Sure they will, but only if it's economical to do so. Those are all desirable qualities in any laptop computer - why would anyone not want them? But buyers choose price over features most of the time.
The problem is this - any manufacturing process that could create an OLPC for $100 could just as easily create a bare-bones Linux laptop without the OLPC's bells and whistles for $50 or less. If you're a Third World consumer, what are you going to choose - an OLPC, or a netbook for half the price that is "good enough"? And the netbooks are going to get much better, much faster than the OLPC ever could.
No netbook costs half what the OLPC XO does, and if you can design one for $50, I can get you a job, or venture capital funding if you prefer. The XO would have cost about $100 if
a) W hadn't sold off the dollar to the Chinese, and
b) OLPC and some of the governments interested in it hadn't decided to double memory and storage, and use a slightly faster processor.
By the time Asus et al. get anywhere near $100, the XO-2 (most likely from Pixel Qi, not OLPC) is projected to be $75. Mid-2010 is the latest estimate.
There are also projects to create $12 8-bit computers for education, such as PlayPower.

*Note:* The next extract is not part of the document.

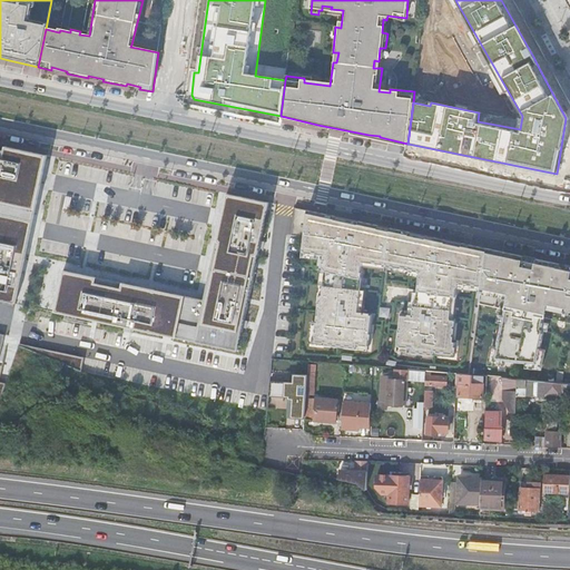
[(0,300),(15,304),(46,156),(0,145),(0,300)]
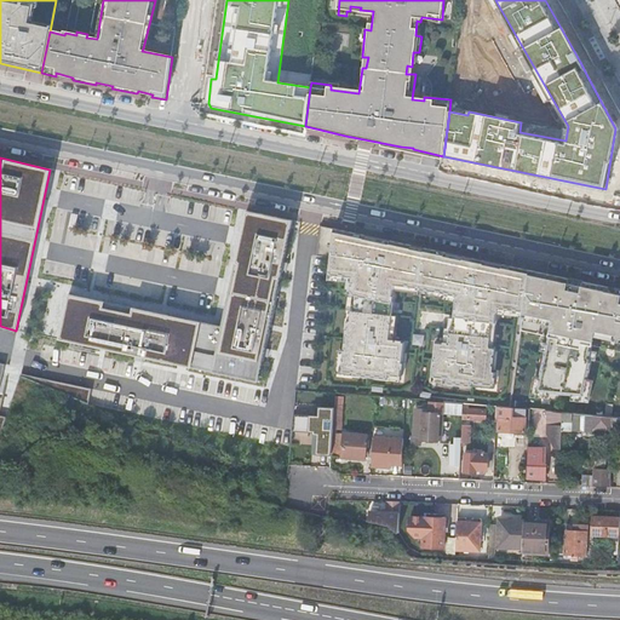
[(292,220),(246,211),(223,327),(68,296),(58,339),(103,349),(108,350),(137,356),(145,357),(179,365),(191,367),(258,382),(263,356),(265,346),(269,328),(270,322),(277,290),(279,283),(282,268),(283,259),(291,224),(292,220)]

Unfortunately, that's without a display. If somebody can figure out how the students can use them, there is excellent free 8-bit education software that we can port over.
I have some pre-Linux math software for the Apple II and C64 that I have offered to GPL if somebody else will do the necessary work to get it into Sugar or onto the PlayPower system. (Sorry, I'm writing textbooks to go out under GPL full-time now.)